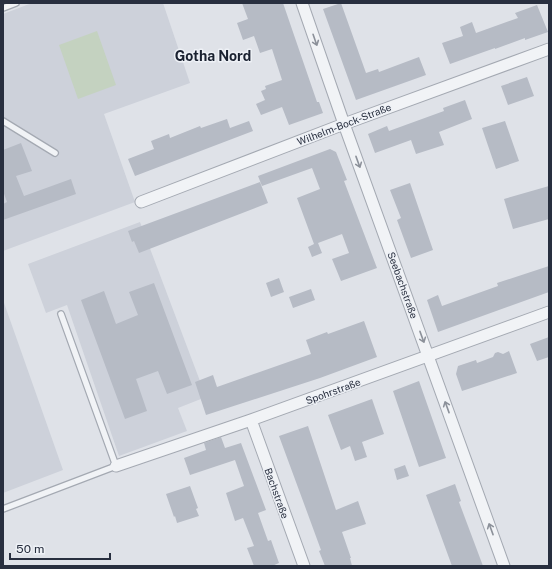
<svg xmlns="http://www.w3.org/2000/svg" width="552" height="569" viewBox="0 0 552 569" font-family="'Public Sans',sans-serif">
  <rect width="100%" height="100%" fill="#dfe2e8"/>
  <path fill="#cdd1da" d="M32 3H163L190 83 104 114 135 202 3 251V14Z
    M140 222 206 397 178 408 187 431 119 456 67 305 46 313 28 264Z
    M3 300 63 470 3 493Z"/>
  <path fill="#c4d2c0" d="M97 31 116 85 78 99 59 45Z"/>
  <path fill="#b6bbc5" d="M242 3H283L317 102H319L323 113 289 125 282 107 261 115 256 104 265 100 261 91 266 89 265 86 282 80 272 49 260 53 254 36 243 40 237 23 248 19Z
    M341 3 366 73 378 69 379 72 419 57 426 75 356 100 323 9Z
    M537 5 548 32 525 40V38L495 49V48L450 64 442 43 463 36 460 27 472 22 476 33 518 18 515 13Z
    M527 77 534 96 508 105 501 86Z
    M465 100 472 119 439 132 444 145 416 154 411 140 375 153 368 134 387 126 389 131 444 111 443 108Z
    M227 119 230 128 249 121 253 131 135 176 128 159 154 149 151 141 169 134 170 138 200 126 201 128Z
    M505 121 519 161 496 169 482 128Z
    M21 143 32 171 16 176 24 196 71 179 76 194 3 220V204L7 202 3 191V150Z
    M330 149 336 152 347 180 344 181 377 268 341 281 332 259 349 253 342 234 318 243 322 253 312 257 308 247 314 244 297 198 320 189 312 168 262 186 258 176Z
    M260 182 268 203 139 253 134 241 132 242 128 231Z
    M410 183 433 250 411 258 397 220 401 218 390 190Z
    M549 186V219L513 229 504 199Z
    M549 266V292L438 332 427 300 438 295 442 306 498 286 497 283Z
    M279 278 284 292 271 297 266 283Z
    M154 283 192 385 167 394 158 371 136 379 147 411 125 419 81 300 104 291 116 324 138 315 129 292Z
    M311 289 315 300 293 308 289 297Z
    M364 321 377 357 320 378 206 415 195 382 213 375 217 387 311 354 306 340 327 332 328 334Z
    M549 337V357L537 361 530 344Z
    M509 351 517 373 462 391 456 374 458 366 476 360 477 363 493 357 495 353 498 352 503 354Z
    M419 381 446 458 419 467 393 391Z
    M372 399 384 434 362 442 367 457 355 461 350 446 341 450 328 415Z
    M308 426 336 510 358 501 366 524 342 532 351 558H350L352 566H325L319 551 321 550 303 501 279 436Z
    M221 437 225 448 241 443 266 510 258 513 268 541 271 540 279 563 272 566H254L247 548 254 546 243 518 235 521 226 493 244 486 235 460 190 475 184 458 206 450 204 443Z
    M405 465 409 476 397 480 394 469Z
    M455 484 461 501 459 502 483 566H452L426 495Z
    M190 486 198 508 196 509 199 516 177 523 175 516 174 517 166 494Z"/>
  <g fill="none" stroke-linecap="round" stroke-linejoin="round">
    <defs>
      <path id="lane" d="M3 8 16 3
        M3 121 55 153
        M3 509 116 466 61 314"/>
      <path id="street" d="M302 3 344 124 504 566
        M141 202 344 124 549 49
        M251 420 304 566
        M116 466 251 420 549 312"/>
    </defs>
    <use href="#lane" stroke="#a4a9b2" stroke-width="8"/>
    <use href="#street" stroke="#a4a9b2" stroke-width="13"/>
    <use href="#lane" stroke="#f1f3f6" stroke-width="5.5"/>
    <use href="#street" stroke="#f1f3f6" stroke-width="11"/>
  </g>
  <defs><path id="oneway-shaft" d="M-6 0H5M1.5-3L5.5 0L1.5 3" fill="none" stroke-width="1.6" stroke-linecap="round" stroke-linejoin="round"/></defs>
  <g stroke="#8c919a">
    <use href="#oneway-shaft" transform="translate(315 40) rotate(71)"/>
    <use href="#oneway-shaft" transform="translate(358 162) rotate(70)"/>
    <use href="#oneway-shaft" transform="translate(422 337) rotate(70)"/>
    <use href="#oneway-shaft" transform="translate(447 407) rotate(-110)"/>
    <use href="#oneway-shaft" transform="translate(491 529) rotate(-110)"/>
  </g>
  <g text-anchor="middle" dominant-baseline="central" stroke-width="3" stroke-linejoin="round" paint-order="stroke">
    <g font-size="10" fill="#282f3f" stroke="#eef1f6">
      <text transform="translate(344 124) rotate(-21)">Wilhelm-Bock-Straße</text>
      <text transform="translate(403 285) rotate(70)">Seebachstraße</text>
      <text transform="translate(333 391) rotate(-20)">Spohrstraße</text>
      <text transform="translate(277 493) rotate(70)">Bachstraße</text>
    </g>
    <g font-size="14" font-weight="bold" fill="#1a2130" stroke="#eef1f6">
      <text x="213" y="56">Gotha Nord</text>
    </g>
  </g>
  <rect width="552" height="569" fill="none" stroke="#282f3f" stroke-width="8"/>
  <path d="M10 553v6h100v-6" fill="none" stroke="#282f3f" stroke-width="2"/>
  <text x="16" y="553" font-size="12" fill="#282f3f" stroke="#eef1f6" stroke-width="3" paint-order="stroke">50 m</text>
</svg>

◇ ◇ ◇ ◇ ◇

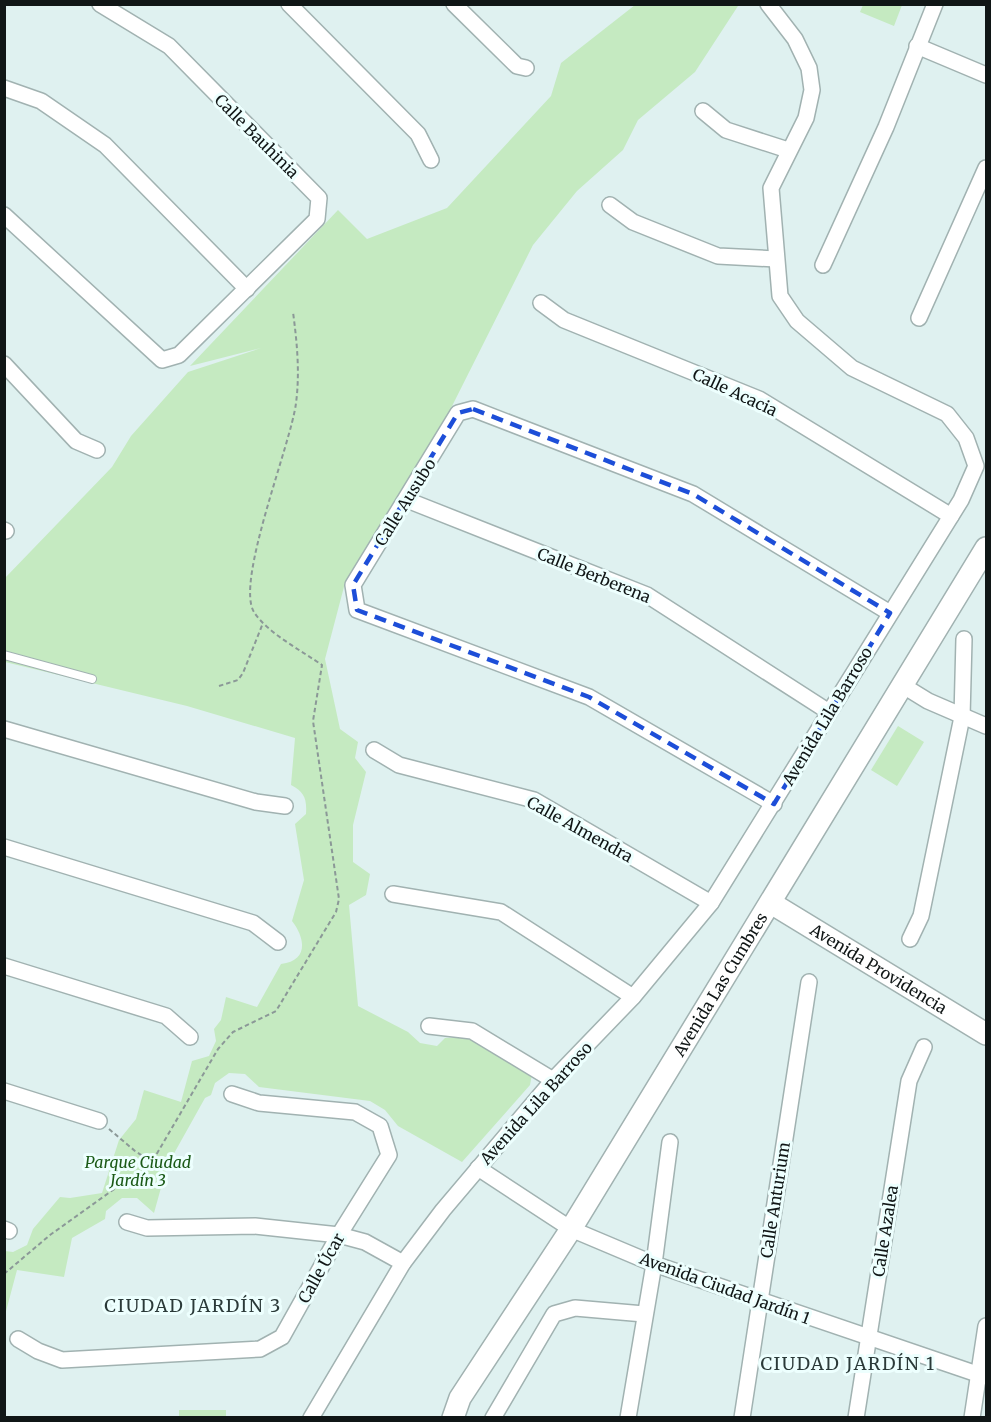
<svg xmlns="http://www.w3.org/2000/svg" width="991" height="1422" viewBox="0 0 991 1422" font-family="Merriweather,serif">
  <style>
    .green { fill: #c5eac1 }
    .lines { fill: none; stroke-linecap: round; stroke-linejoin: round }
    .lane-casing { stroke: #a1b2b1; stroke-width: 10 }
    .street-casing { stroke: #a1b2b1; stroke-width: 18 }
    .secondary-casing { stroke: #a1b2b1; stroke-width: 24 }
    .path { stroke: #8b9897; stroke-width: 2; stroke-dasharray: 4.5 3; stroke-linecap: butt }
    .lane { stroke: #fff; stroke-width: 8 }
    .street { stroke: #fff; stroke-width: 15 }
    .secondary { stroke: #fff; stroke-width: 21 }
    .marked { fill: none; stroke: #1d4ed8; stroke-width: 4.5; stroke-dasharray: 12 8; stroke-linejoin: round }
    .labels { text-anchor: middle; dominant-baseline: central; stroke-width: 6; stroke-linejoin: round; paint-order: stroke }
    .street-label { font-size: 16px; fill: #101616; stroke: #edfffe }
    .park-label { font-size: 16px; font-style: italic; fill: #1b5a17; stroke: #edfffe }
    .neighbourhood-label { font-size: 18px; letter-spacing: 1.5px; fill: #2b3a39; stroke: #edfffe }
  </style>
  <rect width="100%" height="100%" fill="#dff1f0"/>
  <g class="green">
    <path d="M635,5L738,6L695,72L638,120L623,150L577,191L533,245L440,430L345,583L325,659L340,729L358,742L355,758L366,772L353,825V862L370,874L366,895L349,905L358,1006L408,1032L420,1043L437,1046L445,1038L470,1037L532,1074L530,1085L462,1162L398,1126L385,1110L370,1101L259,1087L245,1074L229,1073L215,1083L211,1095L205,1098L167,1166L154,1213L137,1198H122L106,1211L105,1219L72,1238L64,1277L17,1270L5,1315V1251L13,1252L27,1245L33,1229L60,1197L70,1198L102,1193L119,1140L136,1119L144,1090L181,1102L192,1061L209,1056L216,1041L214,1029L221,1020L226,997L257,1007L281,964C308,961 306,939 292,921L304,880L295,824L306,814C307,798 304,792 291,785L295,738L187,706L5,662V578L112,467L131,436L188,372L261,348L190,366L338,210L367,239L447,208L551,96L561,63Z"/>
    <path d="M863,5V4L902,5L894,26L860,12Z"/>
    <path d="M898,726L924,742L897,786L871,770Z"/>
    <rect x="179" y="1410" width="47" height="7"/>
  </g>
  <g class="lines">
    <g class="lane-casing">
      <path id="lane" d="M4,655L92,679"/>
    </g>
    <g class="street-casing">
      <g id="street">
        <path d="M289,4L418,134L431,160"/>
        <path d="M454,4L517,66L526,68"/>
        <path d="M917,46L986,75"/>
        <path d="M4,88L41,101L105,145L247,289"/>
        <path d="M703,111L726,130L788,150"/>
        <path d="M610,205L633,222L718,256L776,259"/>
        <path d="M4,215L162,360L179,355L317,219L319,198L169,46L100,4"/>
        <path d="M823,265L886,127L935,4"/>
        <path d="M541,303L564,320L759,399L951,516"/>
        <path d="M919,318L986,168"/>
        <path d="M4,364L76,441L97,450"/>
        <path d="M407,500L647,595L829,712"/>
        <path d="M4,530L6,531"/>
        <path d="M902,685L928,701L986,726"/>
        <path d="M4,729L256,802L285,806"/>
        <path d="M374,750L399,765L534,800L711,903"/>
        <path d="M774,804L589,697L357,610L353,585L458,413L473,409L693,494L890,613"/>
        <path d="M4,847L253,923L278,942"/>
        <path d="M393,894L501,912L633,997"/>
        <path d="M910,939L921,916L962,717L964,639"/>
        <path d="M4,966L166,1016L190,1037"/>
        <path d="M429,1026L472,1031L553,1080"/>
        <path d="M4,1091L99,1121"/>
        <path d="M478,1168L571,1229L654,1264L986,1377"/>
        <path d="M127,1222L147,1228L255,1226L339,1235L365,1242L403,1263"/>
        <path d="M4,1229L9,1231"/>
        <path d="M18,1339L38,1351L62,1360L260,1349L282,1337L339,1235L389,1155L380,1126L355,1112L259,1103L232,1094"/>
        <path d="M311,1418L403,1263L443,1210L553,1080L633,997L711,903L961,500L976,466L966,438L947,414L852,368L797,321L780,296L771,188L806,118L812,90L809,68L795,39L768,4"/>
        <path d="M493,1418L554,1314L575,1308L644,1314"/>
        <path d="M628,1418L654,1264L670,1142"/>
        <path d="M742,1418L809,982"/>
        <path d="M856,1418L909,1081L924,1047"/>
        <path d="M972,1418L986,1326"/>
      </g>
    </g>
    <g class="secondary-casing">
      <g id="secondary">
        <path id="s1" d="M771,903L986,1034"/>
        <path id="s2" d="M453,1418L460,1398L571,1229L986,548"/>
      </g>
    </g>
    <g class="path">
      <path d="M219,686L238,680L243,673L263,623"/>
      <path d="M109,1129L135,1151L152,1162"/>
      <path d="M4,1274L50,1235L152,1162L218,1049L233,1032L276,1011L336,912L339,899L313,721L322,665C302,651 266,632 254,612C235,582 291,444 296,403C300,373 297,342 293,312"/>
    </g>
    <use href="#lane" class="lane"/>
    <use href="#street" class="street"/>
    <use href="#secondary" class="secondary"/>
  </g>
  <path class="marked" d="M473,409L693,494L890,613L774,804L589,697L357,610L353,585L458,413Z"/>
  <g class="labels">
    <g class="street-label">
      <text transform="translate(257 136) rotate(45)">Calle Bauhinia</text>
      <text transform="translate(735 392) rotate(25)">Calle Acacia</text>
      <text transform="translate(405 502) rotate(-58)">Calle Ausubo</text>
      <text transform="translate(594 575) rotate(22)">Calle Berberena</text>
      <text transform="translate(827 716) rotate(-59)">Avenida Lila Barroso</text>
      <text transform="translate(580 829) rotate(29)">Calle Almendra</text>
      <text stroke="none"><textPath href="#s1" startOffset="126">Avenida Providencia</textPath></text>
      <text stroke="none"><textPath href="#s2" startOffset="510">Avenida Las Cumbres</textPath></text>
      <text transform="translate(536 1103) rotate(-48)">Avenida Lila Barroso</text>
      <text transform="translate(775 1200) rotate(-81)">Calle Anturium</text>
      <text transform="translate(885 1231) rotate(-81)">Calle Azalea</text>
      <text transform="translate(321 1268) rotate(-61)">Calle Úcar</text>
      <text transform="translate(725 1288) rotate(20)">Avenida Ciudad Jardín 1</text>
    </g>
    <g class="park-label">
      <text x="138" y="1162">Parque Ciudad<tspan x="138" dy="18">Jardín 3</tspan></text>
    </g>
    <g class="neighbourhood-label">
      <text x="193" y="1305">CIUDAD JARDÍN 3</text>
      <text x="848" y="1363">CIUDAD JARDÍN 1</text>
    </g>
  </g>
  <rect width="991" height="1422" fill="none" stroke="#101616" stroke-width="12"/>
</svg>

◇ ◇ ◇ ◇ ◇

### [What you should do]
Each line containing the word "lines" must be pulled from the listing and copied.

### [Answer]
    .lines { fill: none; stroke-linecap: round; stroke-linejoin: round }
  <g class="lines">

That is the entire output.